• SOURCE DOCUMENT:
------------------------------------------------
Row proportions (each cell ÷ its row total):

cat_stats(coffee$caffeine, coffee$taste, prop = "row")

#> Continguency Table 
#>  
#>               No            Yes             Row Totals     
#> Decaf         "26 / 0.208"  "99 / 0.792"    "125 / 0.0352" 
#> Full caffeine "66 / 0.0203" "3178 / 0.9797" "3244 / 0.9143"
#> Half caff     "6 / 0.0335"  "173 / 0.9665"  "179 / 0.0505" 
#> Col Totals    "98 / 0.0276" "3450 / 0.9724" "Total: 3548"  
#> 
#> Cell Contents: n / row % 
#> Col Totals Contents: n / row % 
#> Row Totals Contents: n / col % 
#> Column Variable: coffee$taste
#> Row Variable: coffee$caffeine

Column proportions (each cell ÷ its column total):

cat_stats(coffee$caffeine, coffee$taste, prop = "col")

#> Continguency Table 
#>  
#>               No            Yes             Row Totals     
#> Decaf         "26 / 0.2653" "99 / 0.0287"   "125 / 0.0352" 
#> Full caffeine "66 / 0.6735" "3178 / 0.9212" "3244 / 0.9143"
#> Half caff     "6 / 0.0612"  "173 / 0.0501"  "179 / 0.0505" 
#> Col Totals    "98 / 0.0276" "3450 / 0.9724" "Total: 3548"  
#> 
#> Cell Contents: n / col % 
#> Col Totals Contents: n / row % 
#> Row Totals Contents: n / col % 
#> Column Variable: coffee$taste
#> Row Variable: coffee$caffeine

6 Visualizing Categorical Data

6.1 Bar plots

6.1.1 Frequency bar plot

Template (frequency):

# ggplot() + geom_bar() counts rows per category by default
ggplot(DATA, aes(x = VAR)) +
  geom_bar()
------------------------------------------------
• GIVEN INFORMATION:
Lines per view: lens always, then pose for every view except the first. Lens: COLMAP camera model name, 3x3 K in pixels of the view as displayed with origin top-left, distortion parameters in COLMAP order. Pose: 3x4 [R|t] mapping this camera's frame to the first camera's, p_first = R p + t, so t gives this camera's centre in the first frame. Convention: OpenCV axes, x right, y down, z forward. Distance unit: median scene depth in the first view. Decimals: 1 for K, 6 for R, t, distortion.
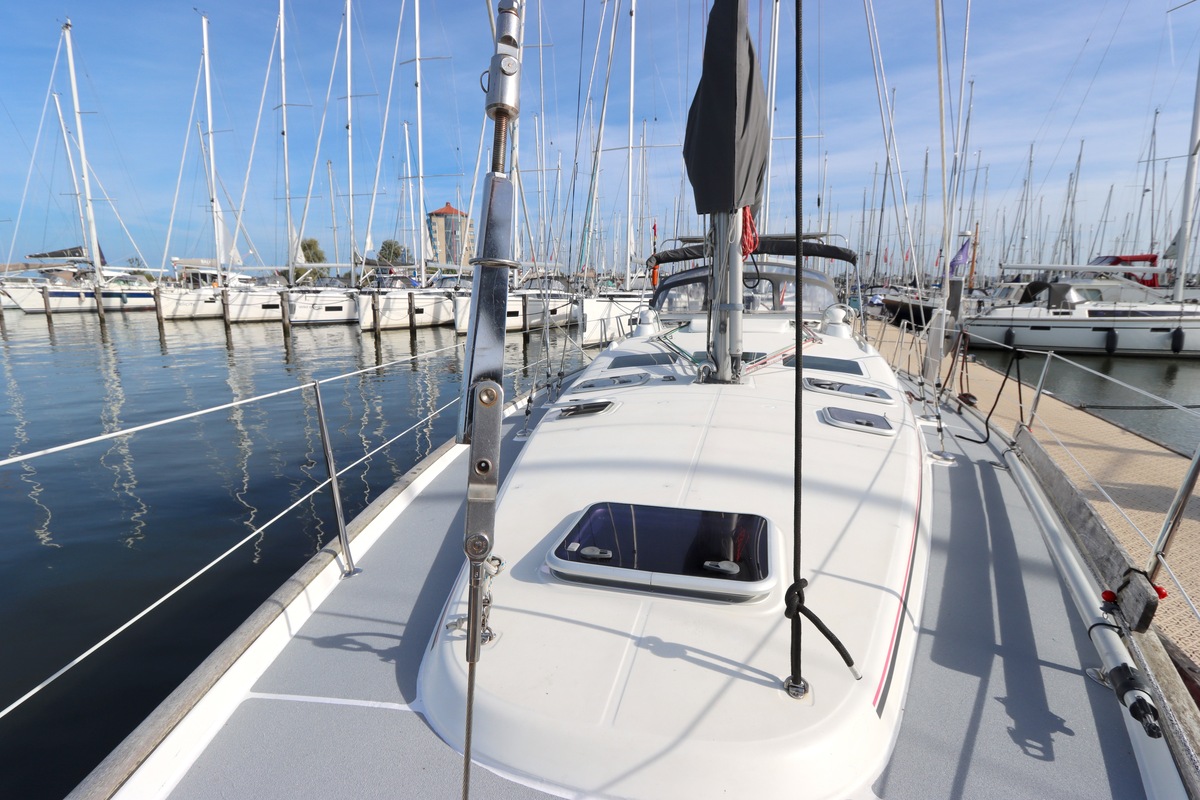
lens RADIAL K [[568.8, 0, 593.9], [0, 568.8, 392.5], [0, 0, 1]] dist [-0.019167, 0.002916]
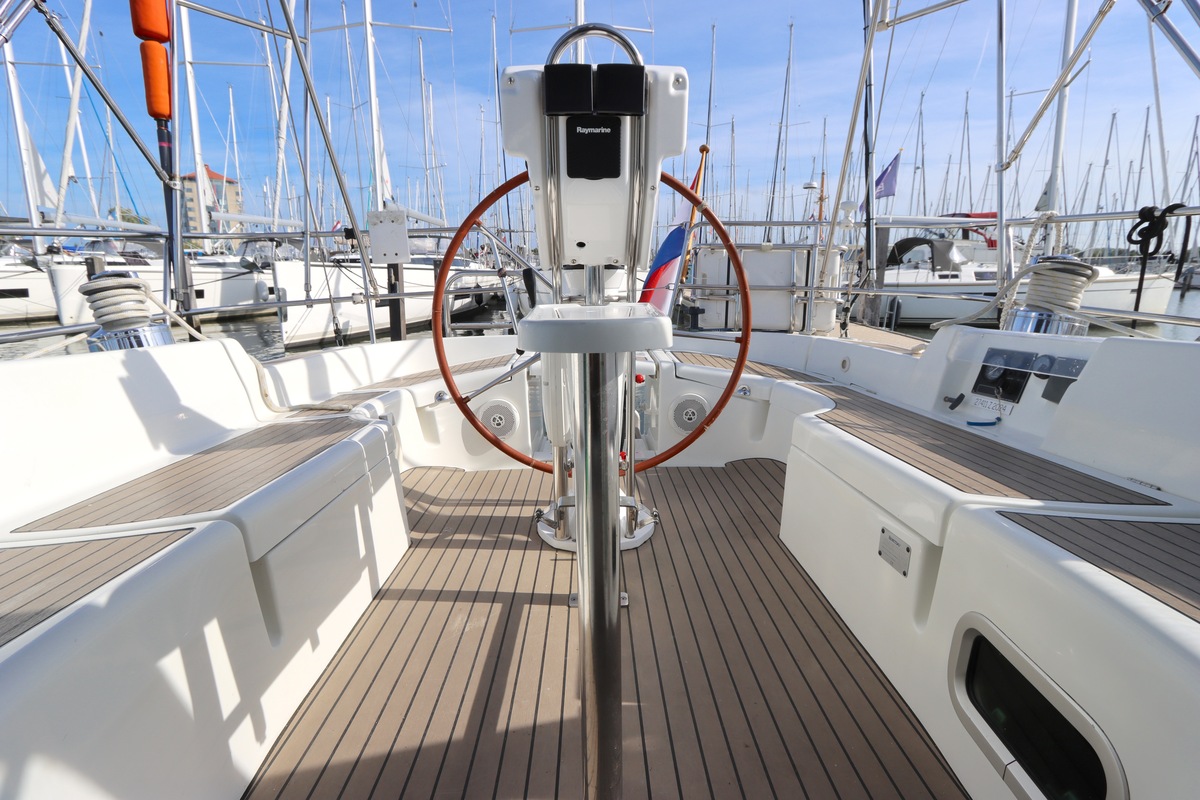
------------------------------------------------
• PROBLEMS AND TASKS:
**a.** In the caffeine-and-taste tables, how many Half caff entries fall under No?
**b.** Summarize the caffeine-and-taste text in two sentences.

• RESPONSES BY TASK:
**a.** 6

**b.** The text shows cat_stats() cross-tabulating coffee$caffeine against coffee$taste, first with prop = "row" to divide by row totals and then with prop = "col" to divide by column totals. It then opens a section on visualizing categorical data with a template for a frequency bar plot, where ggplot() with geom_bar() counts rows per category by default.